第18話:獣人の誇りと、禁断の耳
ダンジョンの探索が一段落し、ヘンドリックが慣れた手つきで夕食の準備を始めると、その香りに誘われて真っ先にやってくるのは、いつも獣人のミラだった。
「ボスー! 今日のご飯は何なんだゾ!? すっごくいい匂いがするんだゾ!」
目を輝かせ、尻尾を千切れんばかりに振りながら、ミラはヘンドリックの真横を陣取った。彼女にとって、ヘンドリックの作る飯はもはや何物にも代えがたい【餌付け】の至宝。美味しいものを食べさせてくれるボスは、彼女にとって絶対的なリーダーであり、そして最高に好ましい異性でもあった。
『ボスのために、もっと強くなって、もっと美味しいものをたくさん食べるんだゾ!』
ミラは鼻をヒクヒクさせながら、ふと自分の胸元を見下ろした。
彼女の信条は極めてシンプルだ。獣人の女にとって、強さこそが正義。そして、その生命力の象徴とも言えるのが、この豊かな胸部装甲なのだ。
「あのな、ボス。私は決めたんだゾ。ボスのために、もっとこの胸部装甲を立派にするんだゾ!」
「……え?」
串焼きの肉をひっくり返していたヘンドリックが、素っ頓狂な声を上げた。
「胸部装甲って……。ミラちゃん、君はアタッカーだろう? あんまりそこを大きくしすぎると、動きが鈍くなってしまうんじゃないかな」
「分かってないんだゾ! 獣人の女にとって、ここは力の源なんだゾ! これが大きければ大きいほど、子供もたくさん育てられるし、冬も越せるし、何よりボスを温めてあげられるんだゾ!」
大真面目な顔で、むぎゅっと自分の胸を寄せて強調するミラ。
彼女にとってこれは、色仕掛けというよりも【自分のスペックの高さ】をアピールする、極めて純粋で一途な戦士の報告であった。
「そうか……。まあ、ミラちゃんが元気ならそれでいいんだけどね。ほら、そんなに力まないで。いつもよく頑張ってくれているのは分かっているから」
ヘンドリックは困ったように笑うと、空いた手でミラの頭をワシャワシャと撫でた。
ミラは「えへへ……」と喉を鳴らして目を細める。
だが、ヘンドリックの手がふと、ミラの頭から突き出した獣特有の三角形の耳に触れた。
彼は深い意味もなく、少し汚れていた耳の先を指先で優しく払ってやっただけだったのだが。
「あふんっ……!?」
次の瞬間、ミラの口から聞いたこともないような艶めかしい声が漏れた。
彼女の全身がビクッと跳ね上がり、その場で力が抜けたようにヘンドリックの膝元へ崩れ落ちる。
「……ミラちゃん? どうしたんだい、急に」
「あ、あ、ダメだゾ……。そこ、ボスの指、すっごく熱いんだゾ……。あふぅ……」
獣人にとって、耳は急所であり、信頼する者にしか触れさせない極めて敏感な部位。
そこを、無自覚な魔力を持つヘンドリックの指で優しく弄られたのだ。ミラは顔を真っ赤にし、耳をピクピクと震わせながら、潤んだ瞳でヘンドリックを見上げた。

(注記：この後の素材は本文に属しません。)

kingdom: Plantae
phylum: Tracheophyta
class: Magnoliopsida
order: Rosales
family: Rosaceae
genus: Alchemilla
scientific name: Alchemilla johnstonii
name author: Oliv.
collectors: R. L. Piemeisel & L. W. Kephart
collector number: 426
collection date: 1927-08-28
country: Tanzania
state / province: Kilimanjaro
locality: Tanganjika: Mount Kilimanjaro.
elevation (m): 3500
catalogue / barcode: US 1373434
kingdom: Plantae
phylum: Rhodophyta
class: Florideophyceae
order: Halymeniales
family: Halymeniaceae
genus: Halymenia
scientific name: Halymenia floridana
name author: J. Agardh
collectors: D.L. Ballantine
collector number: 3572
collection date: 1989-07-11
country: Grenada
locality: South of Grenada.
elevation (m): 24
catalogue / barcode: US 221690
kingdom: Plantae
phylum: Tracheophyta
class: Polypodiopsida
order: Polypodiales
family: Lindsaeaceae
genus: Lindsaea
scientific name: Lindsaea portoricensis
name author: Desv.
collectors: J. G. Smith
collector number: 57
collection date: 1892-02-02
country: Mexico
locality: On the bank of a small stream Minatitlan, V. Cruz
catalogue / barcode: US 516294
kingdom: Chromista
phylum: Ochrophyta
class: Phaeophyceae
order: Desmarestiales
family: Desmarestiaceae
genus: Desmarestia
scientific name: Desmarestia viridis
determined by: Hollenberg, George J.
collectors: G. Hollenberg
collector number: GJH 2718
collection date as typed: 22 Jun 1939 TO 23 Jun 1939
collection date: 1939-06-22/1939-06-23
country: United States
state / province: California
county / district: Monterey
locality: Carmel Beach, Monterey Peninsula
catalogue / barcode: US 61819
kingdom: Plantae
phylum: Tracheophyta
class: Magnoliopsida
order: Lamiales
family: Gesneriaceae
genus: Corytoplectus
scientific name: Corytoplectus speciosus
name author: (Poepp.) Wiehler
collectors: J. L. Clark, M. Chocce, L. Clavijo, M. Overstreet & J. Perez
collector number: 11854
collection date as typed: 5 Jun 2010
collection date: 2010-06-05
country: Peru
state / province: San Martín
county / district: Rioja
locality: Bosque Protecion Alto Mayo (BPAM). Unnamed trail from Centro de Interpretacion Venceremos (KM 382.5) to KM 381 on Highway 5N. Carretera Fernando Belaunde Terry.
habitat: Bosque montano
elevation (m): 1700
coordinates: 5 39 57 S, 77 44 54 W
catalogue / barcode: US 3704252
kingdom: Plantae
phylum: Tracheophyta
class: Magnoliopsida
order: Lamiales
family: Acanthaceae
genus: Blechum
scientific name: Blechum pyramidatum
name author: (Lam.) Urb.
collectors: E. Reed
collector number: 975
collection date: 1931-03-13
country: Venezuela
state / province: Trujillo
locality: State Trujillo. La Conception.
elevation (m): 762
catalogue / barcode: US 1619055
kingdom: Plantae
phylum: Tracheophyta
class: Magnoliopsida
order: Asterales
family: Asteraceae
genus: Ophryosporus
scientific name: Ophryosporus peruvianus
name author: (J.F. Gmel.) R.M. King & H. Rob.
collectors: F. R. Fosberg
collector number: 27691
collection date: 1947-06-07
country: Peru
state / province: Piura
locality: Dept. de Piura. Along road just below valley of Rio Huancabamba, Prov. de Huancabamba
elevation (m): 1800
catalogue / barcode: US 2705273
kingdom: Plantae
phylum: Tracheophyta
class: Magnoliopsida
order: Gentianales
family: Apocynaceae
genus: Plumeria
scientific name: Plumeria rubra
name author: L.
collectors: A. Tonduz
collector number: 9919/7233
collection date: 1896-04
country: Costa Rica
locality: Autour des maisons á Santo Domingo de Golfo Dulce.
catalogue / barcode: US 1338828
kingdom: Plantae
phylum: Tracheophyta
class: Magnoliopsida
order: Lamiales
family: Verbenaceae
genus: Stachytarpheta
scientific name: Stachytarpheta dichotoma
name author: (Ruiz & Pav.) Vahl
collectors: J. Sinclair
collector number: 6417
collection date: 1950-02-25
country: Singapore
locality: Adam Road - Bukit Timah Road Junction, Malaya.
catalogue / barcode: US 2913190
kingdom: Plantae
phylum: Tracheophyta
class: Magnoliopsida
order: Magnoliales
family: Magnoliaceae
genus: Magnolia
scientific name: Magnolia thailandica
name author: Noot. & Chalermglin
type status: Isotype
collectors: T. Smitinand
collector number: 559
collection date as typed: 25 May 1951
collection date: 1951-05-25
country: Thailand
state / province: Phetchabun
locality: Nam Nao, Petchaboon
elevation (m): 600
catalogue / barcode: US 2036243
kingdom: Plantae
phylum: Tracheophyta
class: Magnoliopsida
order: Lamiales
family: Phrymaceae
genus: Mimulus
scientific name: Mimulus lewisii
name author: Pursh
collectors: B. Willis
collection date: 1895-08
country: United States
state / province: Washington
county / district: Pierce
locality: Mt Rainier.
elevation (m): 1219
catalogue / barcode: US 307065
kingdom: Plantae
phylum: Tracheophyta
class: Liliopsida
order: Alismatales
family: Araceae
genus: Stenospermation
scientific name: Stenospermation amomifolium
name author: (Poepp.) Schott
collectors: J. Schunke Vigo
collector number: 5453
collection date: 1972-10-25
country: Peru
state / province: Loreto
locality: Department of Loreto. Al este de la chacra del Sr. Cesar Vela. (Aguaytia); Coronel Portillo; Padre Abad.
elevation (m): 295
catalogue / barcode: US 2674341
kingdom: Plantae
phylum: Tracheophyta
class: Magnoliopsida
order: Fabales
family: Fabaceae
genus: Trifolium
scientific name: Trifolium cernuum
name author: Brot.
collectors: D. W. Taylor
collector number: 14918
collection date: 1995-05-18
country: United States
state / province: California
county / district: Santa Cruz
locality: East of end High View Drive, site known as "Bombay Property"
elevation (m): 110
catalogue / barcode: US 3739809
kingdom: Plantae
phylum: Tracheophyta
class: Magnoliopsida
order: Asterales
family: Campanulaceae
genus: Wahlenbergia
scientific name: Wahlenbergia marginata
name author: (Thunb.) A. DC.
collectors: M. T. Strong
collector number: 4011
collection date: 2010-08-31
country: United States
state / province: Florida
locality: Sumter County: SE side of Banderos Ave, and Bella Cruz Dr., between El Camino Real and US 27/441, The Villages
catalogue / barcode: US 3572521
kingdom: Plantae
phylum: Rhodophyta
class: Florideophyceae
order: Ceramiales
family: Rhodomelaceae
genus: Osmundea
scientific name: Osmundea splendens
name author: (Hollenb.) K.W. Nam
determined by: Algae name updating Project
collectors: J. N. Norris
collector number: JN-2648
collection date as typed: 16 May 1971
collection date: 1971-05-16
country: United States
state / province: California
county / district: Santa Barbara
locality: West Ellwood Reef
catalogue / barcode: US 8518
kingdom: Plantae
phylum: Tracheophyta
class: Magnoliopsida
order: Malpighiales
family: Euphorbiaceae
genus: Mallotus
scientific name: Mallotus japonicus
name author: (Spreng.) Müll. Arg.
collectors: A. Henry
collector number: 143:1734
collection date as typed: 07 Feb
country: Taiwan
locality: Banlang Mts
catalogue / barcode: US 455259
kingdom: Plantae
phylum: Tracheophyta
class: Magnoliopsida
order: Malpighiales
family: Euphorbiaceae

『ボスの指……魔法みたいなんだゾ……。頭がふわふわして、なんだか変な気分だゾ……』
「おや、大丈夫かな? 風邪でも引いてしまったかい?」
「……ボス、もっと……もっと耳、触ってほしいんだゾ……」
膝をつき、上目遣いで甘えるミラ。
その圧倒的な胸部装甲がヘンドリックの脚に押し付けられているが、当の本人は「おや、耳の掃除をしてほしいのかな?」と、どこまでも事務的な解釈でミラの耳を優しくモミモミし始めた。
「あぅ、あぅぅ……! ボス、そこ、そこだゾ……!」
ミラは恍惚とした表情で、完全にヘンドリックに身を預けてしまう。
食欲と忠誠心、そして自覚のない恋心が入り混じったミラの一途な猛攻は、おっさんの【無自覚なテクニック】によって、別の方向へと加速していくのだった。
それを見ていたエリーゼとサンネが、「ミラだけずるい!」「私はあんなケモミミはないけれど、髪を触って!」と乱入してくるのは、もはや夕食前の恒例行事であった。